Bacteroidales is an important order of bacteria in the gut microbial community that includes a wide variety of bacteria associated with gut health and disease [40]. Species micronuciformis may be one of the bacteria in this order. Studies have shown that Bacteroidia as a protective effect is most variable in patients with stage 4-5 CKD [41]. In the current study, these two microbes were found to be protective factors for CKDi25, a specific type or stage of CKD. This could mean that these bacteria improve kidney function by modulating inflammatory responses and metabolism (e.g., secretion of short-chain fatty acids for anti-inflammatory and immunomodulatory purposes; by influencing glycaemic control and lipid metabolism, thereby improving renal function) [42], or they may indirectly affect kidney health by modulating the gut microbial community (i.e., the gut–kidney axis) [43]. Streptococcus species are common in the oral and intestinal microbiota, including a wide range of bacteria that are both beneficial and harmful to humans. The present MR study suggests that Streptococcus species may be a protective factor for dialysis. This may indicate that these bacteria have some protective effect on renal function or that they are able to attenuate certain adverse effects during dialysis. However, it is important to note that some Streptococcus species may also cause infections and other health problems [44]. Therefore, the potential risks and benefits of Streptococcus species need to be carefully considered in further research and application as a protective factor in dialysis.

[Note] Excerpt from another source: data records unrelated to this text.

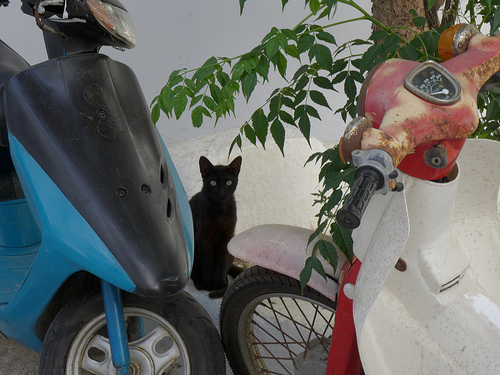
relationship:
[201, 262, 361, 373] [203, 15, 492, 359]
wheel on motorbike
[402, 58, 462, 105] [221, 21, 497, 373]
gauge on top of scooter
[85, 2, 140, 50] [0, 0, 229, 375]
light on front of moped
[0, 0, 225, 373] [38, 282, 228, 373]
moped has wheel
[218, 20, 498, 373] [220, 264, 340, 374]
moped has wheel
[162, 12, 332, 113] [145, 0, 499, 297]
leaves hanging from plant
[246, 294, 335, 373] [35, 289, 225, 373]
spokes in tire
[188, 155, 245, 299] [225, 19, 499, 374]
cat between mopeds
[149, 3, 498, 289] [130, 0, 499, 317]
green foliage of a tree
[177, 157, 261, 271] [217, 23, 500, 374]
cat next to moped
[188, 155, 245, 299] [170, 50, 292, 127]
cat sitting underneath plant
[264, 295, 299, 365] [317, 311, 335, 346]
spoke on spoke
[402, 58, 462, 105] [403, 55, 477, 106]
gauge on moped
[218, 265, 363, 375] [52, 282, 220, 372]
wheel on moped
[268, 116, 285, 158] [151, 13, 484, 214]
green foliage on tree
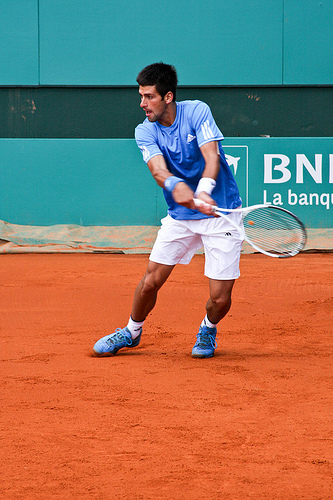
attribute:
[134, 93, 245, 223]
shirt — blue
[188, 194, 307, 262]
tennis racket — white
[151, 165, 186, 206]
wrist band — blue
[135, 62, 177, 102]
hair — black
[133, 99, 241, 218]
shirt — white, blue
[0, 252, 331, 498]
dirt — orange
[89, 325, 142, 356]
shoe — blue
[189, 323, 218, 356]
shoe — blue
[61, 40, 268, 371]
player — tennis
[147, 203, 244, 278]
shorts — white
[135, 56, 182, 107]
hair — black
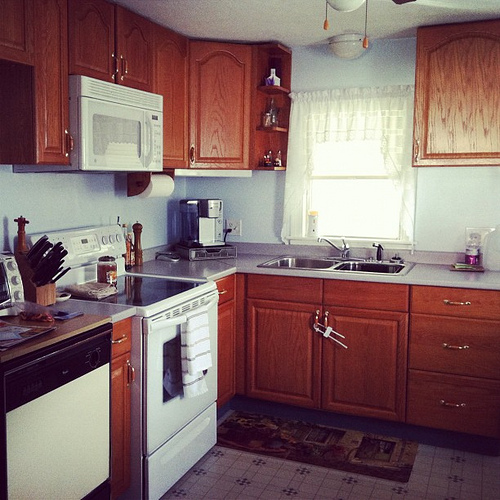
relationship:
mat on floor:
[215, 408, 419, 484] [201, 437, 464, 498]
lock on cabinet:
[298, 311, 339, 351] [252, 279, 413, 424]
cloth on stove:
[180, 305, 212, 400] [37, 227, 222, 472]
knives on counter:
[22, 233, 74, 290] [3, 287, 139, 357]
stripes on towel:
[178, 307, 213, 386] [179, 311, 215, 397]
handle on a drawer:
[443, 292, 473, 312] [408, 324, 495, 371]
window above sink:
[286, 89, 413, 244] [256, 257, 403, 277]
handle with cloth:
[150, 300, 221, 326] [180, 305, 212, 400]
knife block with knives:
[11, 215, 59, 307] [32, 233, 72, 292]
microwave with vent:
[15, 70, 163, 171] [69, 72, 166, 111]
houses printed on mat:
[232, 409, 409, 477] [209, 397, 433, 484]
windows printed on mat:
[357, 429, 396, 467] [209, 397, 433, 484]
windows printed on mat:
[297, 418, 338, 449] [209, 397, 433, 484]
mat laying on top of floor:
[215, 408, 419, 484] [185, 441, 485, 496]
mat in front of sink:
[215, 408, 419, 484] [255, 232, 417, 277]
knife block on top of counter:
[11, 215, 59, 307] [0, 299, 135, 361]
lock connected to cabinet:
[314, 322, 348, 350] [244, 295, 405, 419]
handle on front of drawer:
[435, 329, 479, 376] [404, 314, 494, 376]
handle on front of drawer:
[443, 300, 472, 306] [409, 286, 499, 321]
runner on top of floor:
[219, 409, 407, 474] [215, 464, 288, 497]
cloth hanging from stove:
[180, 305, 212, 400] [61, 225, 223, 479]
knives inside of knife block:
[27, 237, 69, 283] [13, 236, 78, 309]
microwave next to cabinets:
[12, 73, 163, 175] [35, 19, 191, 161]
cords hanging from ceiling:
[323, 3, 370, 50] [111, 0, 498, 44]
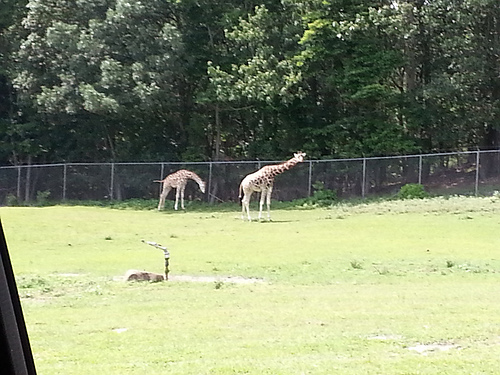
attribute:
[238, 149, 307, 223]
giraffe — looking up, standing, in distance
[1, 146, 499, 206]
fence — chain link, gray, metal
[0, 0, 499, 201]
trees — green, dense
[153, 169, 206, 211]
giraffe — looking down, bent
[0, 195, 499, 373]
grass — green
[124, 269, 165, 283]
rock — flat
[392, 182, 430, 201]
bush — small, green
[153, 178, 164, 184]
tail — sticking out, straight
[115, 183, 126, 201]
tree trunk — bare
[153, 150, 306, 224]
giraffes — standing, spotted, together, orange, brown, fenced in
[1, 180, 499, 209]
shrubs — shaded, growing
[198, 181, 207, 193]
giraffe head — down, bowed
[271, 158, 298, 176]
neck — sticking out, long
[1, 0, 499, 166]
branches — brown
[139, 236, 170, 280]
pipe — metal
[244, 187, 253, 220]
giraffe's leg — long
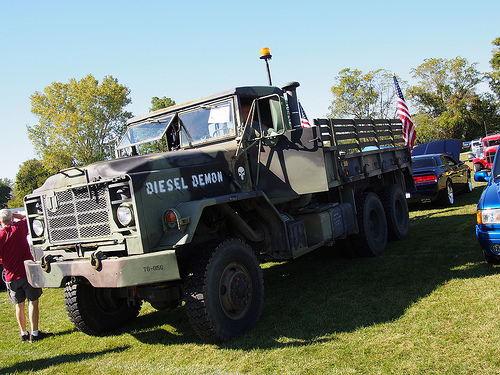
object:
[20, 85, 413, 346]
truck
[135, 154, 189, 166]
colors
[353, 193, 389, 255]
wheels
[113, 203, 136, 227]
lights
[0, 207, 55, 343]
man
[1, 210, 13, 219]
hat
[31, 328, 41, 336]
socks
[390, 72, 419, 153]
flag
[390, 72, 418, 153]
states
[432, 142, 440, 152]
black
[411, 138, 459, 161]
hood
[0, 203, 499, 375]
grass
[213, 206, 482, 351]
shadow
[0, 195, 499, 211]
ground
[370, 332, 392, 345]
spots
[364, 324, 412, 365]
cut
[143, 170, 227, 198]
words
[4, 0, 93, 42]
blue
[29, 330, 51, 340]
sneakers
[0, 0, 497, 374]
background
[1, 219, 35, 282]
shirt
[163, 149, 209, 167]
military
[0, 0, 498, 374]
daytime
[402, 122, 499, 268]
show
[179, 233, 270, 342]
wheel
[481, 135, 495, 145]
red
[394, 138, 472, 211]
diesel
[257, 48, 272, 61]
bubble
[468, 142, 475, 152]
white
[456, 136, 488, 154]
distance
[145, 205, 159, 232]
green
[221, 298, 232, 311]
gray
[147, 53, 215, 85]
clouds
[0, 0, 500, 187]
sky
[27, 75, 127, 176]
tree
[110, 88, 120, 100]
leaves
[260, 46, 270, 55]
orange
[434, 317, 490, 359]
light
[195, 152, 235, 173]
camo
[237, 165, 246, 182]
skull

We posit that the causal link between oral microbiome and CKD aids in identifying low-risk subjects and facilitates early detection and surveillance. Good oral hygiene and regular dental care can mitigate harmful oral microorganism buildup, potentially slowing CKD progression [45]. However, there are some limitations in this study that are of concern and may affect the interpretation of the results. The use of aggregated statistical data instead of person-level data limits the capacity for detailed analysis, such as distinguishing between stages of kidney disease or examining non-linear relationships. The analysis is further limited by the genus-level resolution of the exposure dataset, which precludes exploration of causal relationships between specific oral microbiome species and CKD. In addition, the GWAS data employed in this study predominantly comprise European populations, which may introduce confounding effects from population stratification, thereby limiting the generalisability of the results to other racial groups. Finally, while this research explored potential causal relationships between the oral microbiome and CKD, it did not investigate in depth the specific mediators through which such relationships might operate. Future MR studies should address these limitations in order to more fully understand the causal relationship between the oral microbiome and CKD.
In conclusion, we performed MR analysis of the putative causal relationship between oral microbiome and CKD. These findings highlight the strong association between oral microbiome and CKD.